Network compromises in the Sunburst hack began in March 2020, or possibly earlier. Hackers monitored network traffic for months in affected organizations before being discovered. Remediation may take months and the whole impact may never be fully known. What is known, however, is cyber-attacks can have real-world consequences. America and Israel’s STUXNET attack on Iran’s nuclear program being one infamous example.
Every nation must be prepared to defend its territory, whether that territory is physical or virtual. Based on an increasing number of cyber-attacks with significant economic consequences, there is no argument cyber-warfare is real. The challenge is how nations can defend themselves while maintaining the economic and social benefits of computer networks. Simply disconnecting from the information grid is no longer a feasible option.
Few nations maintain open societies with completely unfettered, uncensored exchanges of information. Social norms in many western cultures drive criminal activities to ‘dark nets’, well outside common social media platforms. Police, lawmakers, and regulators are still catching up to sophisticated cyber-crimes. Some countries closely monitor and control their citizen’s access to information. China’s Great Firewall comes to mind, but even the UK limits cellphone user’s access to all kinds of websites including dating, fashion, and gambling.
Protecting digital assets and capabilities at the national level is the work of governments. As is preserving the rights and freedoms of the individual. Clearly too much is at stake for nation states to ignore cyber-security. That existing nations must contend with a massively complex array of existing interconnected services running the backbone of their economies, makes their task Sisyphean. Here, with a clean slate and digital-first design, is where a virtual nation has a disruptively positive competitive advantage.
A virtual nation should expect and plan for cyber-warfare. In our new world, such planning is primarily defensive. That said, understanding offensive cyber-warfare techniques, tools, methods, and potential for deployment, is the only practical means of creating an effective security system.
Because the weakest point of any IT security system is the human element, distributing the virtual nation’s infrastructure makes sense. The tools and methods for a such networks are well understood.
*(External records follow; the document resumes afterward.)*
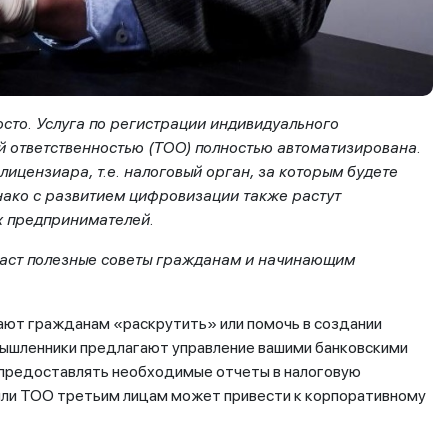
осто. Услуга по регистрации индивидуального
й ответственностью (ТОО) полностью автоматизирована.
 лицензиара, т.е. налоговый орган, за которым будете
нако с развитием цифровизации также растут
х предпринимателей.
 даст полезные советы гражданам и начинающим
гают гражданам «раскрутить» или помочь в создании
умышленники предлагают управление вашими банковскими
и предоставлять необходимые отчеты в налоговую
 или ТОО третьим лицам может привести к корпоративному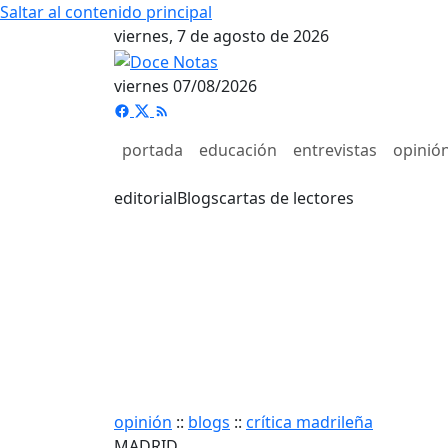
Saltar al contenido principal
viernes, 7 de agosto de 2026
viernes 07/08/2026
portada
educación
entrevistas
opinió
editorial
Blogs
cartas de lectores
opinión
::
blogs
::
crítica madrileña
MADRID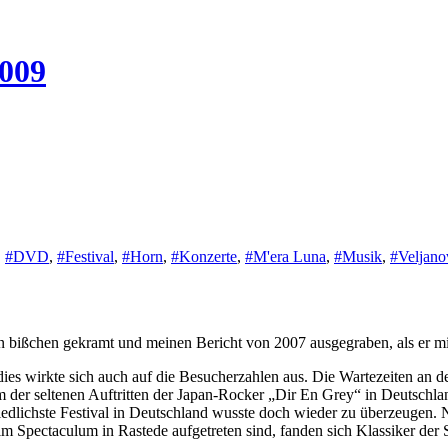
2009
,
#DVD
,
#Festival
,
#Horn
,
#Konzerte
,
#M'era Luna
,
#Musik
,
#Veljano
in bißchen gekramt und meinen Bericht von 2007 ausgegraben, als er mi
es wirkte sich auch auf die Besucherzahlen aus. Die Wartezeiten an de
em der seltenen Auftritten der Japan-Rocker „Dir En Grey“ in Deutschl
iedlichste Festival in Deutschland wusste doch wieder zu überzeugen.
im Spectaculum in
Rastede aufgetreten sind, fanden sich Klassiker d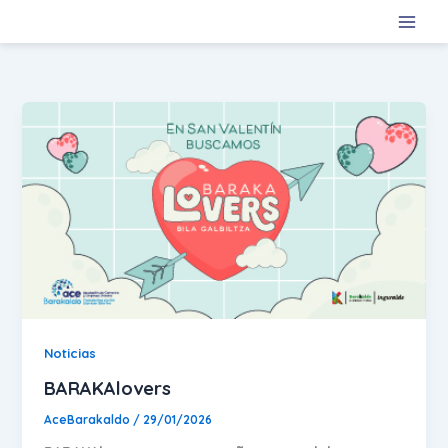
Ir
al
contenido
Noticias
BARAKAlovers
AceBarakaldo
/
29/01/2026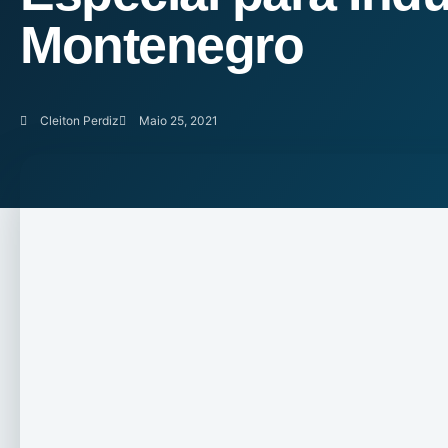
Montenegro
Cleiton Perdiz
Maio 25, 2021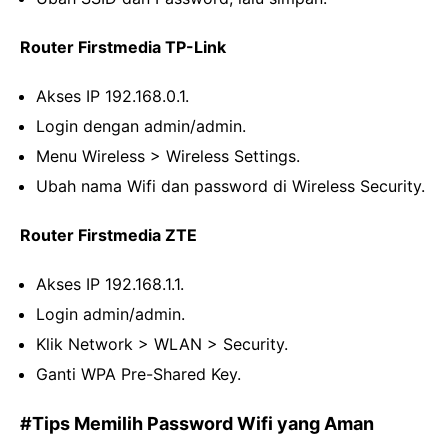
Router Firstmedia TP-Link
Akses IP
192.168.0.1
.
Login dengan admin/admin.
Menu Wireless > Wireless Settings.
Ubah nama Wifi dan password di Wireless Security.
Router Firstmedia ZTE
Akses IP
192.168.1.1
.
Login admin/admin.
Klik Network > WLAN > Security.
Ganti WPA Pre-Shared Key.
#Tips Memilih Password Wifi yang Aman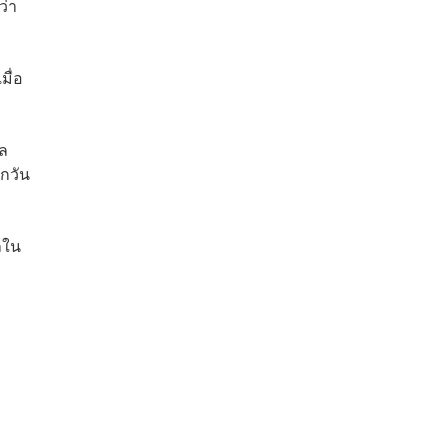
ว่า
มื่อ
าล
กวัน
ลใน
Devolving discreet personal information securely via blockchains and distributed ledgers eliminates central data repositories by design. Citizen’s data and transactions with the virtual state stay with the individual, keeping security overheads to a minimum. Distributed systems provide a means for more rapid recovery in the event of an attack, while also maintaining a citizen’s sovereignty over their personal data.
Better still, once established the virtual nation would be in a good position to supply services to beleaguered nations unable to afford the transition to defensible digital infrastructures of their own.